## À COMPLÉTER
[A] D'après le texte, qu'est-ce qui a été mis en place le dimanche et le lundi, quand le restaurant est fermé ?
[B] Recopiez le passage du texte qui va de « Je crois au » jusqu'à « gastronomie durable ? ».

## EXTRAIT DE TEXTE
============
Vous avez conservé le déjeuner du restaurant 3 étoiles du mardi au samedi (sauf le mardi midi en hiver), contrairement à de nombreux collègues. Pourquoi ?
Je crois au déjeuner dans les restaurants. Je trouve même que c’est plus agréable d’y déjeuner que d’y dîner. Pour moi, un restaurant, c’est un rythme pour les clients et pour une équipe. Je préfère avoir plus de staff et leur donner plus de congés que de fermer plusieurs services et qu’ils ne viennent que le soir. Un restaurant, c’est une énergie. Le dimanche et le lundi, quand le restaurant est fermé, nous avons mis en place un tea time. C’est plein tout le temps. C’est aussi une façon de rouvrir la maison aux Valentinois avec un prix accessible.
Quels sont vos engagements en faveur d’une gastronomie durable ?
En tant que maison familiale en province, je suis en phase au quotidien avec mes producteurs de la région. On est en bio principalement. Pour moi, la gastronomie durable, c’est d’abord respecter l’ingrédient qui m’est amené : l’utiliser le mieux possible dans son entièreté. En cuisine, on s’intéresse à la plante au niveau de la fleur, du fruit, de ses feuilles et pour certaines, comme la reine des prés, de sa racine l’hiver.
============
## DONNÉES BRUTES
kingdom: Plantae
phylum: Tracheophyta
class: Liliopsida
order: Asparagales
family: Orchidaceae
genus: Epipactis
============
## RÉPONSES PAR CONSIGNE
[A] Un tea time.

[B]
Je crois au déjeuner dans les restaurants. Je trouve même que c’est plus agréable d’y déjeuner que d’y dîner. Pour moi, un restaurant, c’est un rythme pour les clients et pour une équipe. Je préfère avoir plus de staff et leur donner plus de congés que de fermer plusieurs services et qu’ils ne viennent que le soir. Un restaurant, c’est une énergie. Le dimanche et le lundi, quand le restaurant est fermé, nous avons mis en place un tea time. C’est plein tout le temps. C’est aussi une façon de rouvrir la maison aux Valentinois avec un prix accessible.
Quels sont vos engagements en faveur d’une gastronomie durable ?